■ Task requirements ■
Using the records below, quote only the span that opens with the line containing "38: (1362, 1159)" and closes with the line containing "55: (1351, 815)", exactly and inclusively.

■ Listed entries ■

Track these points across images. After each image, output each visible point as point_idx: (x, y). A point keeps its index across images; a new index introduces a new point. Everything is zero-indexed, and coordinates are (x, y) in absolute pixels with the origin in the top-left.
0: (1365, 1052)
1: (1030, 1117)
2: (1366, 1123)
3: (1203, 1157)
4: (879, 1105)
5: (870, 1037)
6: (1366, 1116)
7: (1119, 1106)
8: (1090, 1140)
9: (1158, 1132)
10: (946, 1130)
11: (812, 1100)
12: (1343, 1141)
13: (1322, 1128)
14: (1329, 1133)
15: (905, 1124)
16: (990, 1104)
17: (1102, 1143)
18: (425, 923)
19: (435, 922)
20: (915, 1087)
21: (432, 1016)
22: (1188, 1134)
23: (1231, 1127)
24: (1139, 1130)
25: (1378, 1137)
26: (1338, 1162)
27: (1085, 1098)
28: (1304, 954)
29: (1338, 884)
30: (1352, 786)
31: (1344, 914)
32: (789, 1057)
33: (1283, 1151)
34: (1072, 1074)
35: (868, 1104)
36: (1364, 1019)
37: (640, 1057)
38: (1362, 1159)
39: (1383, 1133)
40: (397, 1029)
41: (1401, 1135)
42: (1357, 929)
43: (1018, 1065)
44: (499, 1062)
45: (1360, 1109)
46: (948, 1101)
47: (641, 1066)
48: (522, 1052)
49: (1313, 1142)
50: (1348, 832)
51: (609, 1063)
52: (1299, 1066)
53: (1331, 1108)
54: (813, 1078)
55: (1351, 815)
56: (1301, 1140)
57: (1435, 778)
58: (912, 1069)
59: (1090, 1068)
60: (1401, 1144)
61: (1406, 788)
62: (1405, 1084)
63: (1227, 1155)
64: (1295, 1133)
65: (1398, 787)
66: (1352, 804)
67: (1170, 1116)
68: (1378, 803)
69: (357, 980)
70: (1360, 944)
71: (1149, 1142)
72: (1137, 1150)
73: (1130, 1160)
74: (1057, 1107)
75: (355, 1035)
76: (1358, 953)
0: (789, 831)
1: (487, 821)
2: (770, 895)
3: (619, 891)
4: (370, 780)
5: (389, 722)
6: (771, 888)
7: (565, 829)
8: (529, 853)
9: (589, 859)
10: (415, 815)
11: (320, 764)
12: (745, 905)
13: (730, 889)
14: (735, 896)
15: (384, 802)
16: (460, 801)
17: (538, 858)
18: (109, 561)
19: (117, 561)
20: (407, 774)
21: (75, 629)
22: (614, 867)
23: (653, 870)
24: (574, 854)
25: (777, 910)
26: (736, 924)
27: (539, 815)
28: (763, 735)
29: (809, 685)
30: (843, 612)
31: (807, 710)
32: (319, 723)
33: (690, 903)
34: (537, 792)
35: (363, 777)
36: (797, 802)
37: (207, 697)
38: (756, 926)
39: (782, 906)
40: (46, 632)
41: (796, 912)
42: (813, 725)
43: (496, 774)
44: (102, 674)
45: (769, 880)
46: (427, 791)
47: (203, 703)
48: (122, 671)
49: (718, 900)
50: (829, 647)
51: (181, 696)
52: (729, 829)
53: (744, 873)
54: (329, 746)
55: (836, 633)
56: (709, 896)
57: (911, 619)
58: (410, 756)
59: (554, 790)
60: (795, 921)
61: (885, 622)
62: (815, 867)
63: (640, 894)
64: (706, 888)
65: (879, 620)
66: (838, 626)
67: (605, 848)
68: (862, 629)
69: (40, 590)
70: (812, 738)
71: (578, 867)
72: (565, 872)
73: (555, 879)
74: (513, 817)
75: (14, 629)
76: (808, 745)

■ Reply to the task ■
38: (1362, 1159)
39: (1383, 1133)
40: (397, 1029)
41: (1401, 1135)
42: (1357, 929)
43: (1018, 1065)
44: (499, 1062)
45: (1360, 1109)
46: (948, 1101)
47: (641, 1066)
48: (522, 1052)
49: (1313, 1142)
50: (1348, 832)
51: (609, 1063)
52: (1299, 1066)
53: (1331, 1108)
54: (813, 1078)
55: (1351, 815)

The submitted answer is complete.